Больше он не сказал ничего, отшвырнул топор, выбежал через двор на улицу, а потом помчался вдоль берега, вверх по течению реки. Неподалеку от пивоварни были зачалены два плота. На таких он раньше, бывало, подолгу сплавлялся вниз по реке, летом, жаркими послеполуденными часами, и это плавание по воде, плещущей меж бревен, одновременно будоражило и усыпляло. Он спрыгнул на непрочно скрепленные, плавучие бревна, лег на кучу ивовых веток и попытался вообразить, будто плывет на плоту, то быстро, то помедленнее, мимо лугов, полей, деревень и прохладных лесных опушек, под мостами и поднятыми шлюзами, будто лежит там и все опять в точности как прежде, когда он ходил на Капфберг за кроличьим кормом, удил рыбу возле дубилен и не страдал ни от головной боли, ни от забот.
Усталый и недовольный, он к ужину вернулся домой. Из-за предстоящей поездки на экзамен в Штутгарт отец ужасно нервничал и раз десять спросил, собрал ли он книги, приготовил ли черный костюм, не хочет ли по дороге еще почитать грамматику, хорошо ли себя чувствует. Ханс отвечал коротко, сердито, поел совсем немного и вскоре пожелал родителю доброй ночи.
– Доброй ночи, Ханс.
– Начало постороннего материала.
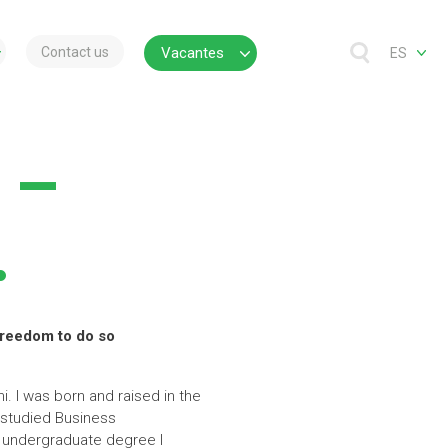
Contact us
Vacantes
ES
 –
.
 freedom to do so
. I was born and raised in the
I studied Business
y undergraduate degree I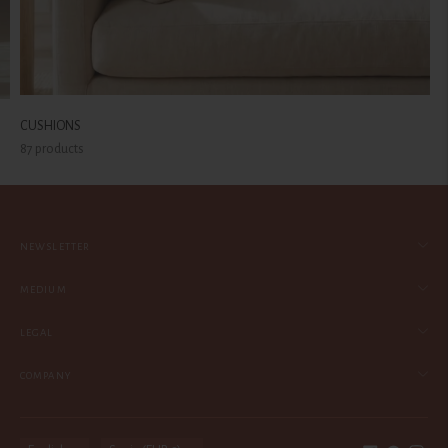
CUSHIONS
87 products
NEWSLETTER
MEDIUM
LEGAL
COMPANY
Language
Currency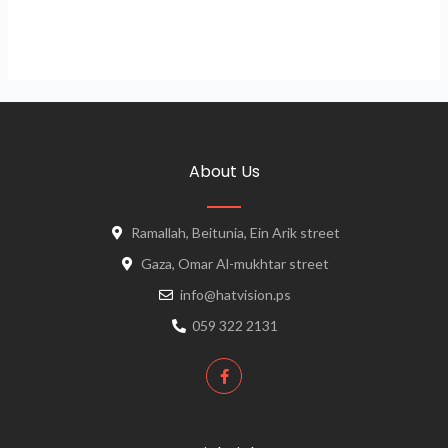
About Us
Ramallah, Beitunia, Ein Arik street
Gaza, Omar Al-mukhtar street
info@hatvision.ps
059 322 2131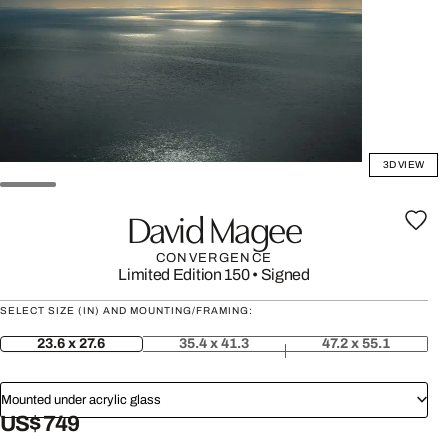
3D VIEW
David Magee
CONVERGENCE
Limited Edition 150
•
Signed
SELECT SIZE (IN) AND MOUNTING/FRAMING:
23.6 x 27.6
35.4 x 41.3
47.2 x 55.1
Mounted under acrylic glass
US$ 749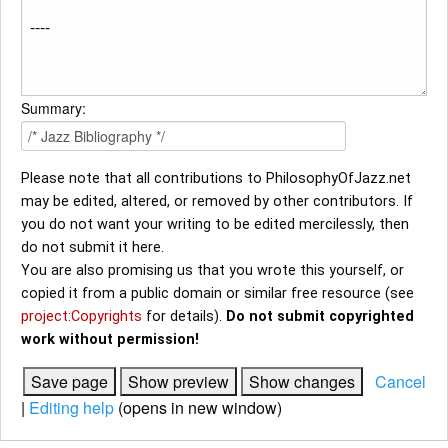
Summary:
Please note that all contributions to PhilosophyOfJazz.net
may be edited, altered, or removed by other contributors. If
you do not want your writing to be edited mercilessly, then
do not submit it here.
You are also promising us that you wrote this yourself, or
copied it from a public domain or similar free resource (see
project:Copyrights
for details).
Do not submit copyrighted
work without permission!
Cancel
|
Editing help
(opens in new window)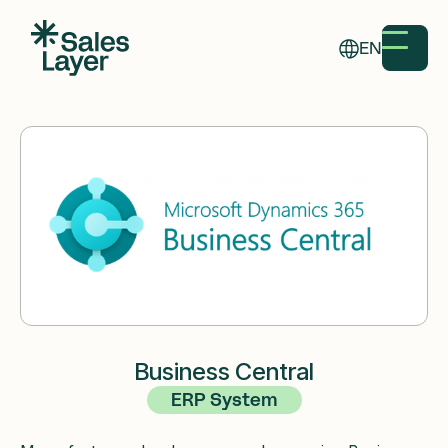
EN
Business Central
ERP System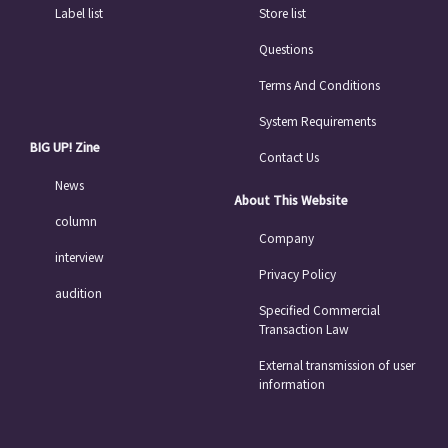
Label list
Store list
Questions
Terms And Conditions
System Requirements
BIG UP! Zine
Contact Us
News
About This Website
column
Company
interview
Privacy Policy
audition
Specified Commercial
Transaction Law
External transmission of user
information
Выспись хорошенько! В шесть утра я тебя разбужу. Ты не забыл «ту» энциклопедию?
– Нет, не забыл. Покойной ночи!
У себя в комнатке он еще долго сидел, не зажигая света. История с экзаменом покуда принесла ему одно-единственное благо – отдельную комнатку, где он был сам себе хозяин и никто ему не мешал. Здесь, борясь с усталостью, сном и головной болью, он просиживал долгие вечерние часы над Цезарем, Ксенофонтом, грамматиками, словарями и математическими задачами, непреклонно, упорно, честолюбиво, нередко едва ли не с отчаянием. Здесь же выпали ему и те считаные часы, которые он ценил превыше всех утраченных мальчишечьих удовольствий, те считаные упоительно особенные часы, исполненные гордости, восторга и победного мужества, когда он, забыв про школу, экзамен и все на свете, устремлялся мечтами в круг высших существ. Тогда его охватывало дерзкое, блаженное предчувствие, что он и правда нечто иное и лучшее, нежели толстощекие, добродушные товарищи, и, пожалуй, когда-нибудь сможет глядеть на них сверху вниз, с недосягаемой высоты. Вот и сейчас он глубоко вздохнул, словно воздух в этой комнатке вольнее и прохладнее, сел на кровать и час-другой провел в грезах, мечтах, желаниях и предчувствиях. Медленно светлые веки опустились на большие утомленные глаза, еще раз открылись, моргнули и опустились вновь, голова ослабевшего мальчика поникла на худенькое плечо, тонкие руки устало вытянулись. Он так и уснул, не раздеваясь, и легкая материнская рука дремоты усмирила волнение в тревожном детском сердце, разгладила морщинки на красивом лбу.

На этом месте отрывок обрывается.